Cordia Harrington owned three McDonald’s franchises when the company asked her to sit on its bun committee in 1992. She quickly realized opportunity was knocking. Here’s how she seized it:

Ambition. McDonald’s decision to hire a new bun supplier lit up her determination to win the contract even though she had no experience running a bakery. The way she describes it, McDonald’s cracked open the door, and she ran for it.

Flair. Harrington promoted herself. She’d visited a mill and sent back photos of herself in baker’s garb, holding a sign that read, “I want to be your baker.”

Fortitude. After sealing the deal, Harrington sold her franchises, invested all her money and borrowed $13.5 million to build the most modern bakery in the world. Bad timing. The fast-food chain started suffering in the late ’90s, and at the harrowing moment when Harrington couldn’t make payroll, McDonald’s saved her buns by easing their exclusive agreement.

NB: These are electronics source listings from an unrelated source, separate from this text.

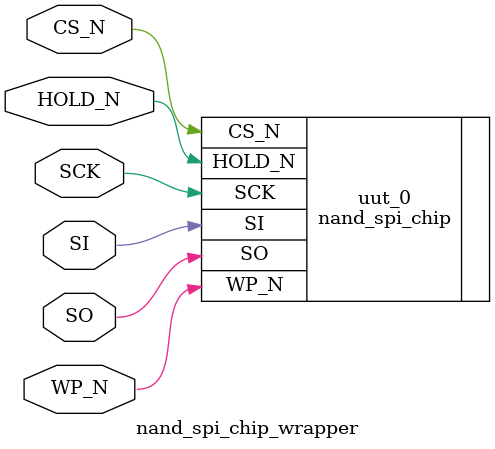
<source format=v>
/*******************************************************************************
*
* Confidential:  This file and all files delivered herewith are Micron Confidential Information.
*
*    File Name:  nand_die_model.V
*        Model:  BUS Functional
*    Simulator:  ModelSim
* Dependencies:  nand_parameters.vh
*
*        Email:  modelsupport@micron.com
*      Company:  Micron Technology, Inc.
*  Part Number:  MT29F
*
*  Description:  Micron NAND Verilog Model
*
*   Limitation:
*
*         Note:  This model does not model bit errors on read or write.
                 This model is a superset of all supported Micron NAND devices.
                 The model is configured for a particular device's parameters 
                 and features by the required include file, nand_parameters.vh.
*
*   Disclaimer:  THESE DESIGNS ARE PROVIDED "AS IS" WITH NO WARRANTY
*                WHATSOEVER AND MICRON SPECIFICALLY DISCLAIMS ANY
*                IMPLIED WARRANTIES OF MERCHANTABILITY, FITNESS FOR
*                A PARTICULAR PURPOSE, OR AGAINST INFRINGEMENT.
*
*                Copyright © 2012 Micron Semiconductor Products, Inc.
*                All rights reserved
*
*   1.00 yhliu  6/2/15:Initial version.

*                        
*******************************************************************************/

`timescale 1ns/1ps

module nand_spi_chip_wrapper(
	inout SI,
	input SCK,
	input CS_N,
	inout HOLD_N,
	inout WP_N,
	inout SO
	);

`ifdef D_4Gb
	nand_spi_chip #(.mds(2'b10)) uut_0  (.SI(SI), .SCK(SCK), .CS_N(CS_N), .HOLD_N(HOLD_N), .WP_N(WP_N), .SO(SO));
	nand_spi_chip #(.mds(2'b11)) uut_1  (.SI(SI), .SCK(SCK), .CS_N(CS_N), .HOLD_N(HOLD_N), .WP_N(WP_N), .SO(SO));
`else
	nand_spi_chip #(.mds(2'b00)) uut_0  (.SI(SI), .SCK(SCK), .CS_N(CS_N), .HOLD_N(HOLD_N), .WP_N(WP_N), .SO(SO));
`endif 

endmodule

</source>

High standards. Harrington won’t settle for passing inspection. She wants the highest marks. The industry standard for rejects is about 4%. Hers is 2%.

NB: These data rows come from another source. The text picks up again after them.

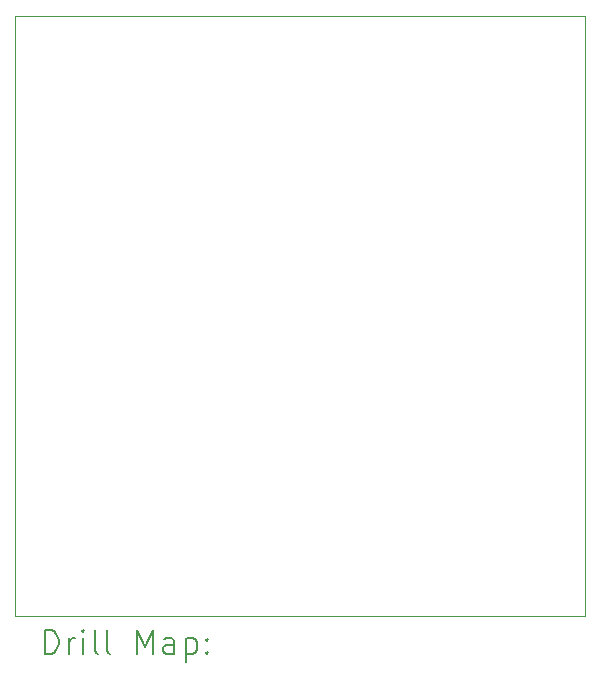
<source format=gbr>
%TF.GenerationSoftware,KiCad,Pcbnew,7.0.7*%
%TF.CreationDate,2023-08-28T09:16:44+02:00*%
%TF.ProjectId,l293d-motor-controller,6c323933-642d-46d6-9f74-6f722d636f6e,rev?*%
%TF.SameCoordinates,Original*%
%TF.FileFunction,Drillmap*%
%TF.FilePolarity,Positive*%
%FSLAX45Y45*%
G04 Gerber Fmt 4.5, Leading zero omitted, Abs format (unit mm)*
G04 Created by KiCad (PCBNEW 7.0.7) date 2023-08-28 09:16:44*
%MOMM*%
%LPD*%
G01*
G04 APERTURE LIST*
%ADD10C,0.100000*%
%ADD11C,0.200000*%
G04 APERTURE END LIST*
D10*
X9144000Y-14732000D02*
X9144000Y-9652000D01*
X13970000Y-14732000D02*
X9144000Y-14732000D01*
X13970000Y-9652000D02*
X13970000Y-14732000D01*
X9144000Y-9652000D02*
X13970000Y-9652000D01*
D11*
X9399777Y-15048484D02*
X9399777Y-14848484D01*
X9399777Y-14848484D02*
X9447396Y-14848484D01*
X9447396Y-14848484D02*
X9475967Y-14858008D01*
X9475967Y-14858008D02*
X9495015Y-14877055D01*
X9495015Y-14877055D02*
X9504539Y-14896103D01*
X9504539Y-14896103D02*
X9514063Y-14934198D01*
X9514063Y-14934198D02*
X9514063Y-14962769D01*
X9514063Y-14962769D02*
X9504539Y-15000865D01*
X9504539Y-15000865D02*
X9495015Y-15019912D01*
X9495015Y-15019912D02*
X9475967Y-15038960D01*
X9475967Y-15038960D02*
X9447396Y-15048484D01*
X9447396Y-15048484D02*
X9399777Y-15048484D01*
X9599777Y-15048484D02*
X9599777Y-14915150D01*
X9599777Y-14953246D02*
X9609301Y-14934198D01*
X9609301Y-14934198D02*
X9618824Y-14924674D01*
X9618824Y-14924674D02*
X9637872Y-14915150D01*
X9637872Y-14915150D02*
X9656920Y-14915150D01*
X9723586Y-15048484D02*
X9723586Y-14915150D01*
X9723586Y-14848484D02*
X9714063Y-14858008D01*
X9714063Y-14858008D02*
X9723586Y-14867531D01*
X9723586Y-14867531D02*
X9733110Y-14858008D01*
X9733110Y-14858008D02*
X9723586Y-14848484D01*
X9723586Y-14848484D02*
X9723586Y-14867531D01*
X9847396Y-15048484D02*
X9828348Y-15038960D01*
X9828348Y-15038960D02*
X9818824Y-15019912D01*
X9818824Y-15019912D02*
X9818824Y-14848484D01*
X9952158Y-15048484D02*
X9933110Y-15038960D01*
X9933110Y-15038960D02*
X9923586Y-15019912D01*
X9923586Y-15019912D02*
X9923586Y-14848484D01*
X10180729Y-15048484D02*
X10180729Y-14848484D01*
X10180729Y-14848484D02*
X10247396Y-14991341D01*
X10247396Y-14991341D02*
X10314063Y-14848484D01*
X10314063Y-14848484D02*
X10314063Y-15048484D01*
X10495015Y-15048484D02*
X10495015Y-14943722D01*
X10495015Y-14943722D02*
X10485491Y-14924674D01*
X10485491Y-14924674D02*
X10466444Y-14915150D01*
X10466444Y-14915150D02*
X10428348Y-14915150D01*
X10428348Y-14915150D02*
X10409301Y-14924674D01*
X10495015Y-15038960D02*
X10475967Y-15048484D01*
X10475967Y-15048484D02*
X10428348Y-15048484D01*
X10428348Y-15048484D02*
X10409301Y-15038960D01*
X10409301Y-15038960D02*
X10399777Y-15019912D01*
X10399777Y-15019912D02*
X10399777Y-15000865D01*
X10399777Y-15000865D02*
X10409301Y-14981817D01*
X10409301Y-14981817D02*
X10428348Y-14972293D01*
X10428348Y-14972293D02*
X10475967Y-14972293D01*
X10475967Y-14972293D02*
X10495015Y-14962769D01*
X10590253Y-14915150D02*
X10590253Y-15115150D01*
X10590253Y-14924674D02*
X10609301Y-14915150D01*
X10609301Y-14915150D02*
X10647396Y-14915150D01*
X10647396Y-14915150D02*
X10666444Y-14924674D01*
X10666444Y-14924674D02*
X10675967Y-14934198D01*
X10675967Y-14934198D02*
X10685491Y-14953246D01*
X10685491Y-14953246D02*
X10685491Y-15010388D01*
X10685491Y-15010388D02*
X10675967Y-15029436D01*
X10675967Y-15029436D02*
X10666444Y-15038960D01*
X10666444Y-15038960D02*
X10647396Y-15048484D01*
X10647396Y-15048484D02*
X10609301Y-15048484D01*
X10609301Y-15048484D02*
X10590253Y-15038960D01*
X10771205Y-15029436D02*
X10780729Y-15038960D01*
X10780729Y-15038960D02*
X10771205Y-15048484D01*
X10771205Y-15048484D02*
X10761682Y-15038960D01*
X10761682Y-15038960D02*
X10771205Y-15029436D01*
X10771205Y-15029436D02*
X10771205Y-15048484D01*
X10771205Y-14924674D02*
X10780729Y-14934198D01*
X10780729Y-14934198D02*
X10771205Y-14943722D01*
X10771205Y-14943722D02*
X10761682Y-14934198D01*
X10761682Y-14934198D02*
X10771205Y-14924674D01*
X10771205Y-14924674D02*
X10771205Y-14943722D01*
M02*

</source>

Confidence. “I had good roots of love and encouragement,” she says. “When I got crazy ideas, my dad would say, ‘You can do that!’ Even when I was 11, I had a nursery school in my backyard, and I’d charge 25 cents for three hours.” By summer’s end, she’d saved 60 bucks.

Today, two of her sons work for the Tennessee Bun Co., and Harrington’s CPA husband is now her CFO.

It worked out fine that Harrington wasn’t an expert—she’s not even a good baker—because she asked questions that prompted her team to try new things. “I never know where a stupid question will lead,” she says.

Lesson: Hop to it. “If you have a dream,” she says, “you can’t sit back and wait for people to call you.”

— Adapted from “Breadwinner,” Margaret Heffernan, Reader’s Digest.